Plusieurs options seront envisagées par la Santé publique, comme réintroduire les tests PCR effectués à l’arrivée au camp de vacances, comme c’était le cas l’année dernière. Elle envisage également d’augmenter l’approvisionnement en tests rapides, de modifier l’arbre décisionnel pour la gestion des cas, de fournir un accompagnement des santés publiques régionales auprès des camps et d’imposer le retour du port du masque dans certains contextes, notamment pour les animateurs.

« On veut s’assurer que les mesures sont assez serrées pour empêcher le virus d’entrer dans les camps », souligne Anne-Frédérique Morin. L’ACQ n’est pas en mesure de dire le nombre d’éclosions dans les camps, mais elle s’active à dresser un portrait de la situation de la COVID-19 auprès de ses membres, dont certains éléments « pertinents pour la population générale » seront par la suite diffusés.
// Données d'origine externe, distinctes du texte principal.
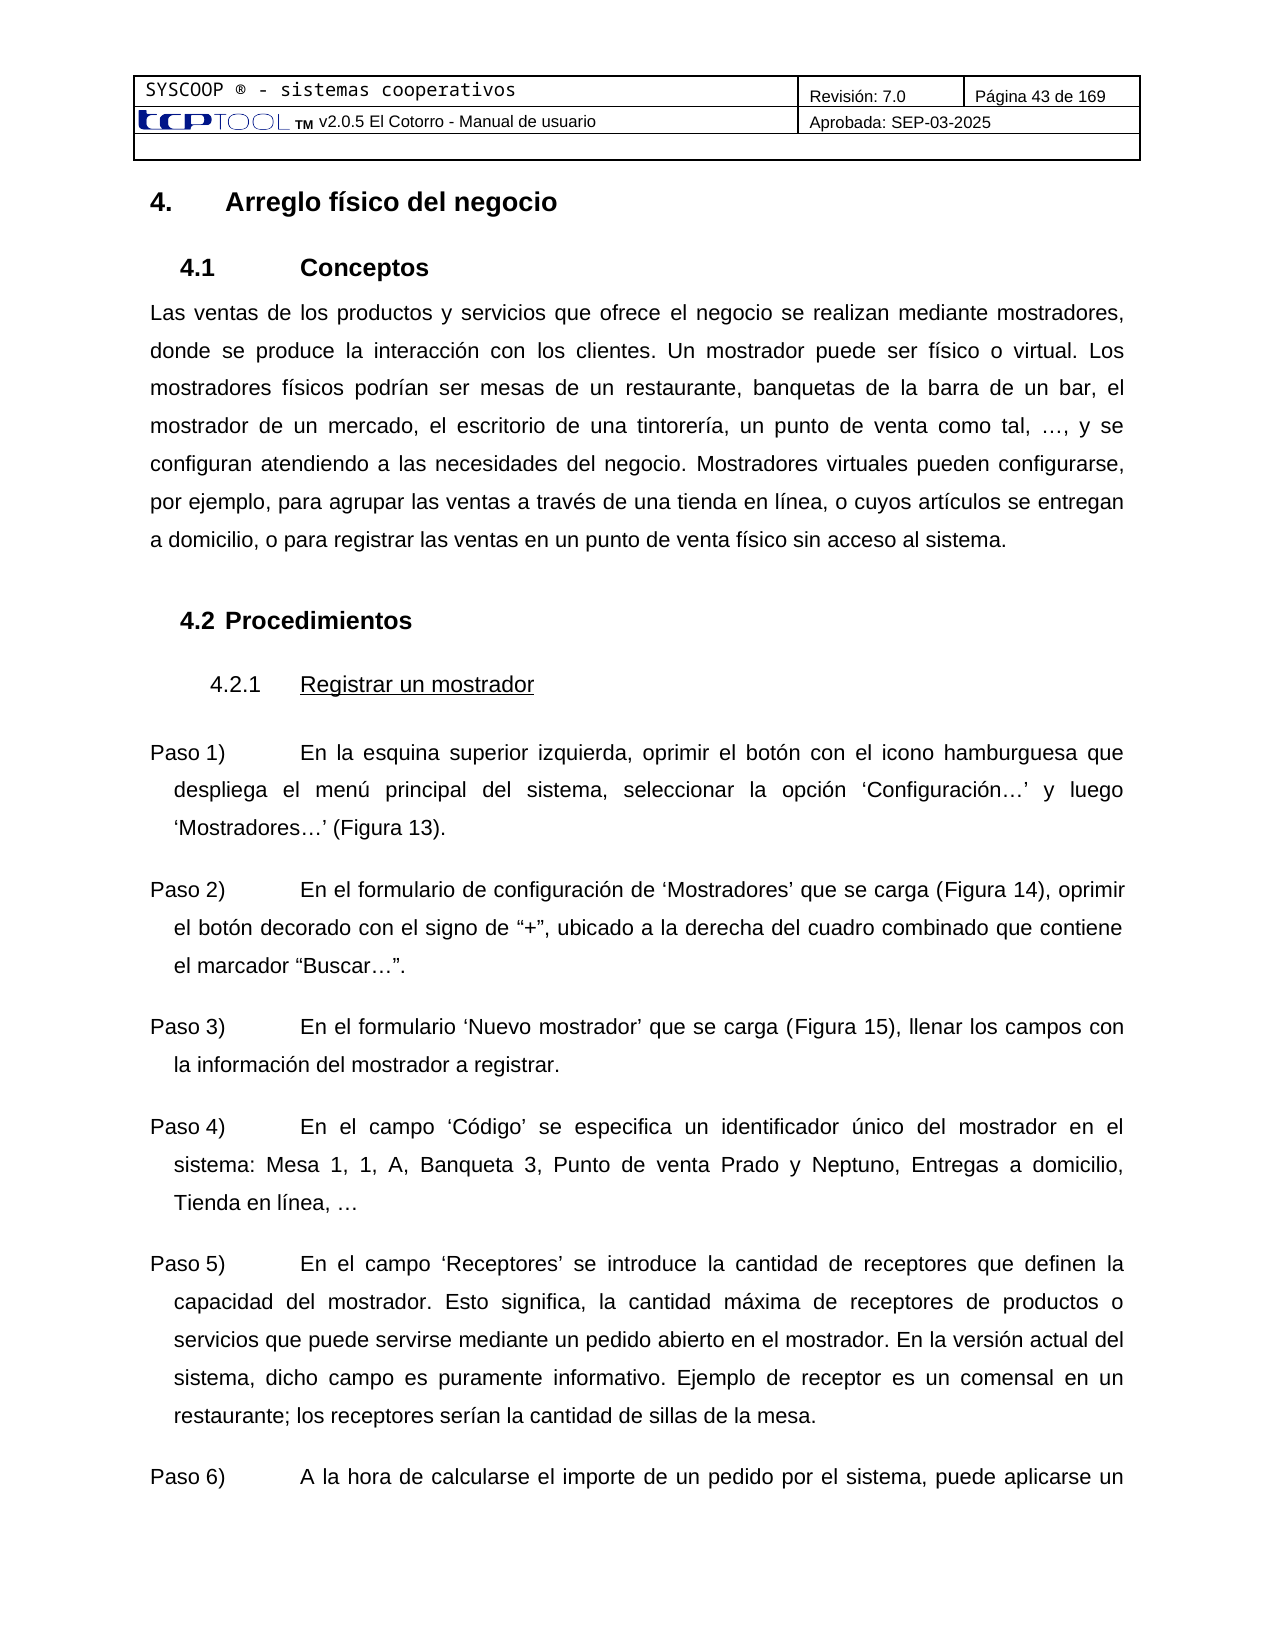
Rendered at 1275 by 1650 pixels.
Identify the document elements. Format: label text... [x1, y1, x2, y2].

subtitle Procedimientos [180, 606, 1125, 635]
subtitle Arreglo físico del negocio [150, 186, 1125, 217]
picture [138, 110, 290, 130]
list En la esquina superior izquierda, oprimir el botón con el icono hamburguesa que despliega el menú principal del sistema, seleccionar la opción ‘Configuración…’ y luego ‘Mostradores…’ (Figura 13). [150, 739, 1125, 840]
list En el campo ‘Receptores’ se introduce la cantidad de receptores que definen la capacidad del mostrador. Esto significa, la cantidad máxima de receptores de productos o servicios que puede servirse mediante un pedido abierto en el mostrador. En la versión actual del sistema, dicho campo es puramente informativo. Ejemplo de receptor es un comensal en un restaurante; los receptores serían la cantidad de sillas de la mesa. [150, 1251, 1125, 1428]
list En el formulario de configuración de ‘Mostradores’ que se carga (Figura 14), oprimir el botón decorado con el signo de “+”, ubicado a la derecha del cuadro combinado que contiene el marcador “Buscar…”. [150, 877, 1125, 978]
list A la hora de calcularse el importe de un pedido por el sistema, puede aplicarse un [150, 1464, 1125, 1489]
subtitle Registrar un mostrador [210, 671, 1125, 697]
list En el campo ‘Código’ se especifica un identificador único del mostrador en el sistema: Mesa 1, 1, A, Banqueta 3, Punto de venta Prado y Neptuno, Entregas a domicilio, Tienda en línea, … [150, 1114, 1125, 1215]
text Las ventas de los productos y servicios que ofrece el negocio se realizan mediante mostradores, donde se produce la interacción con los clientes. Un mostrador puede ser físico o virtual. Los mostradores físicos podrían ser mesas de un restaurante, banquetas de la barra de un bar, el mostrador de un mercado, el escritorio de una tintorería, un punto de venta como tal, …, y se configuran atendiendo a las necesidades del negocio. Mostradores virtuales pueden configurarse, por ejemplo, para agrupar las ventas a través de una tienda en línea, o cuyos artículos se entregan a domicilio, o para registrar las ventas en un punto de venta físico sin acceso al sistema. [150, 300, 1125, 552]
subtitle Conceptos [180, 253, 1125, 282]
list En el formulario ‘Nuevo mostrador’ que se carga (Figura 15), llenar los campos con la información del mostrador a registrar. [150, 1014, 1125, 1077]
Selon le MSSS, les milieux comme les camps de vacances ne sont pas plus touchés que d’autres, mais « reflètent l’augmentation de la transmission communautaire qu’on voit partout », dit Marie-Claude Lacasse, coordonnatrice aux relations avec les médias.

 

Pas de hausse « majeure »

Lors d’un point de presse mardi sur un autre sujet, François Legault a affirmé que la Santé publique ne s’attendait pas à une hausse du nombre de cas susceptible de causer des problèmes dans les hôpitaux, la belle saison aidant.

Le premier ministre a tout de même appelé la population à être prudente. « Nous faisons en sorte d’être prêts pour septembre, parce qu’à la rentrée, nous devrions voir une montée importante des cas », a-t-il dit en faisant allusion à la campagne de vaccination qui débutera en août.

Il est nécessaire d’informer la population du niveau de transmission de la COVID-19 afin de mieux vivre avec le virus, soutient Nathalie Grandvaux, chercheuse au centre de recherche du CHUM sur les infections virales respiratoires. « Il faut donner de l’information pour que les gens puissent adapter leurs mesures de précaution en fonction du niveau de risque », dit-elle.

La semaine dernière, le directeur national de santé publique, le Dr Luc Boileau, a invité les personnes à risque de développer une forme grave de la COVID-19 à « reprendre le masque » dans les endroits bondés, comme les festivals.

La plupart des grands festivals québécois affichent déjà complet.